Paulina
El aire de la sala me ahogaba.
Sentía el perfume mezclado de cientos de personas flotando como una niebla pesada.
No podía quedarme allí.
No.
Las piernas me temblaban pero logré avanzar hacia las puertas que daban a la terraza.
Empujé el marco de vidrio y salí.
El aire fresco de la noche me golpeó el rostro.
Apoyé las manos en la baranda de mármol.
Respiré.
Otra vez.
Otra vez.
No mires atrás.
No pienses.
No sientas.
Pero los pasos se acercaron igual.
Firmes.
Reconocibles.
—Paulina —escuché su voz, grave, áspera.
No me giré.
No podía.
—¿Qué quieres? —pregunté, apenas un susurro.

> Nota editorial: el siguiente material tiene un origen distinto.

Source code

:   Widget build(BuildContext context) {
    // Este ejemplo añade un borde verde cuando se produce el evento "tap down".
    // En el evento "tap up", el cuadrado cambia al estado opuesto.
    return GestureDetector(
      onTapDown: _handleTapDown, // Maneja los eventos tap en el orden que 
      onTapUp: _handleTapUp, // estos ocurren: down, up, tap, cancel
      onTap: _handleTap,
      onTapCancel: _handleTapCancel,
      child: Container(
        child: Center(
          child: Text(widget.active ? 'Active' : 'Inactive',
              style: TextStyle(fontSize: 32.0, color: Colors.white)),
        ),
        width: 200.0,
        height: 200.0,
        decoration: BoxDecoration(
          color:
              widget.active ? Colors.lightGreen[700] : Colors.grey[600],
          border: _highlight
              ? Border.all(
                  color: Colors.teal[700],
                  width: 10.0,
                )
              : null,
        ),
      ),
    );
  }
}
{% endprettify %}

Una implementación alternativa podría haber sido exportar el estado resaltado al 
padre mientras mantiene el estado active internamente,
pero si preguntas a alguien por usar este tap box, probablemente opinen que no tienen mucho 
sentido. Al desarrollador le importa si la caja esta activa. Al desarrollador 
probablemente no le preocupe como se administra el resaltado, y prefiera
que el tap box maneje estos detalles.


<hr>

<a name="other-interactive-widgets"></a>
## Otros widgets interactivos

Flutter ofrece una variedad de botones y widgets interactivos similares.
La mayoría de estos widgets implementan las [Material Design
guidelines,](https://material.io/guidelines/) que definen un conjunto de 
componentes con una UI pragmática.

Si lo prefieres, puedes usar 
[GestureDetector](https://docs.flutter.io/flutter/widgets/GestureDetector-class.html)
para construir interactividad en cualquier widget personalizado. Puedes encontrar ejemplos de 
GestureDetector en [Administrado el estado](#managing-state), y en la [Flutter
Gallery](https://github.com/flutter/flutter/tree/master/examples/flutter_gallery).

Sentí su presencia detrás de mí. No me tocó. No se atrevió. Pero estaba ahí, como una sombra que nunca había dejado de seguirme.
—No pensaba encontrarte aquí —dijo.
Me reí sin humor.
—Tranquilo —dije—. No pienso arruinar tu noche perfecta.
La amargura me quemaba la garganta.
Max no dijo nada enseguida. Lo sentí moverse, inquieto.
—No es lo que piensas —murmuró al fin.